Magic of the Everyday, Writing

Stoking the Fires of Imagination

MP900305872One of the finest glories of moving is finding new libraries, and within them, new books. I’m doing this now. The nearest library to me just didn’t “speak” to me. It wasn’t bad, or ugly, or anything else that I could put my finger on, exactly. Nevertheless, it didn’t feel like home. The shelves weren’t stocked with enough of my kind of books (SF/F, of course, but also travel, and language, and reference, and…you get the idea).

Another library, where I’d gone for a writers’ group meeting, seemed nice enough, but still a bit…bland. Sterile. And definitely too far away to be an everyday kind of place.

Yesterday evening hubby and I ventured to another library, a different system in the same county as our local library. This library whispered seduction before I even walked through the door; artwork in the form of a sculpture guarded the steps, showing a seated male African lion with a young boy leaning on its flank, engrossed in a book. It was titled “Wild Imagination.” Yes, I thought. That’s it, exactly.

Still, I didn’t dare hope too much. Until I went inside and saw the stacks. Oh, the reference! I could live there. So much to learn, to read, to osmotically assimilate by running hands over pages and pages of glorious information! And the fiction was lovely and wild. With some trepidation I headed toward the Nonfiction; specifically, to 808’s. Dewey fans will recognize that as Literature, home of writing how-to’s. I needed to see how they stacked this area, what gems might be hidden there.
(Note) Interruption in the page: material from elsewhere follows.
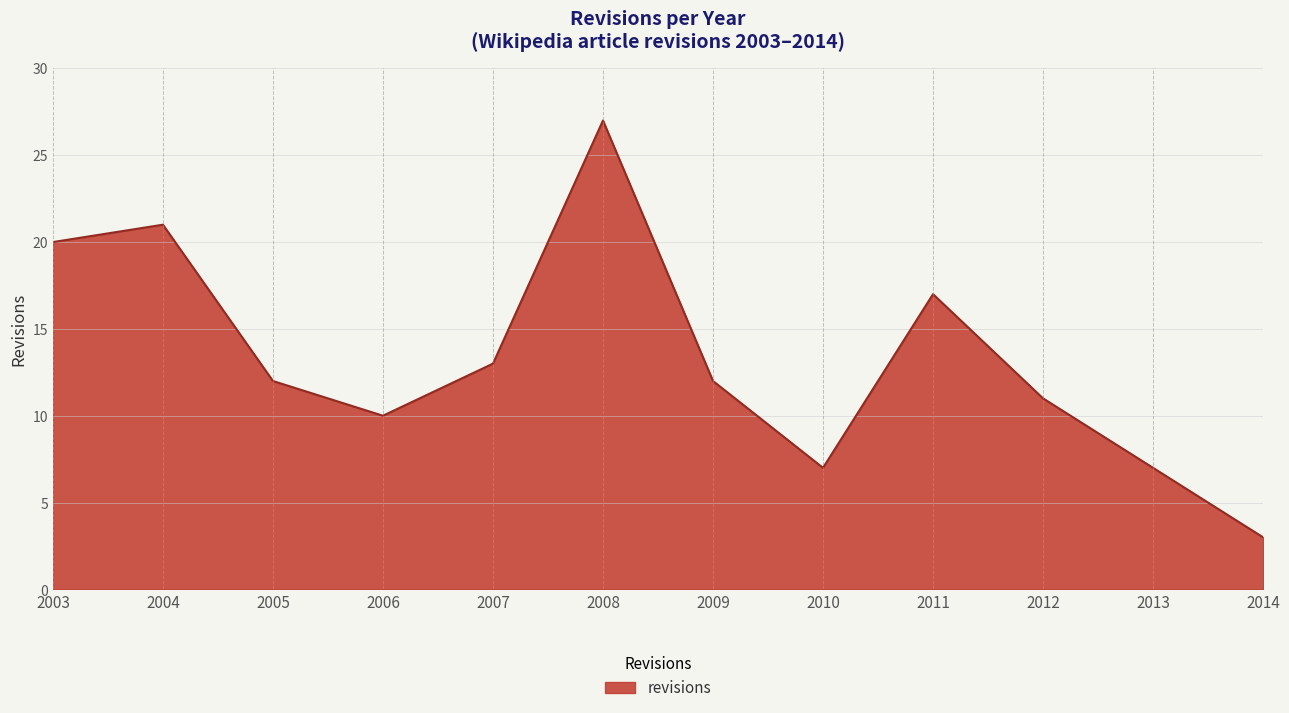

Reading right to left, transcribe all the data shown in this chart.

3	7	11	17	7	12	27	13	10	12	21	20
And surprise me it did. There on the shelf was a book I’d heard referred to often, but had never read. It’s here beside me now: Zen in the Art of Writing: Essays on Creativity by Ray Bradbury, copyrighted 1989.

Let me tell you, if you haven’t read this little gem, run right out and do so. I’ve been struggling a bit with feeding my muse, with feeling creative. I know, I know–moving has thrown me for a bit of a loop, and I’ll overcome this. But still.

You’ll know the feeling if you’re a writer. It’s a combination of impostor syndrome and writer’s block and fear that you’ve burned out your entire arsenal of ‘good’ ideas, leaving you only a dried-up second-rate hack with nothing to say before you’ve even said anything. (sigh) I’ve only read Bradbury’s first two essays, but already my creative fires are burning bright, eagerly licking at my fingers, urging them “Type faster, darn it! I’ve got things to say.”

I’ve been focussing so much on improving my craft that I’d almost forgotten the pure joy writing can bring. I was letting my internal editor dampen my enthusiasm, and pre-editing my ideas into dull gray ash. Ugh. No wonder I was having a hard time getting enthused. Ideas are fire, bright and alluring. The best ones can burn the writer. Some stories burn out of control, never to see publication. But to me, a story going down in flames is far better than one that never left the safety net. That ‘boring’ story is never going to get published either, and is far less fun to write.

Another balancing act, then–the fire of creativity balanced by the dispassionate editor, carving ‘story’ out of dancing chaos. Sounds like fun, no?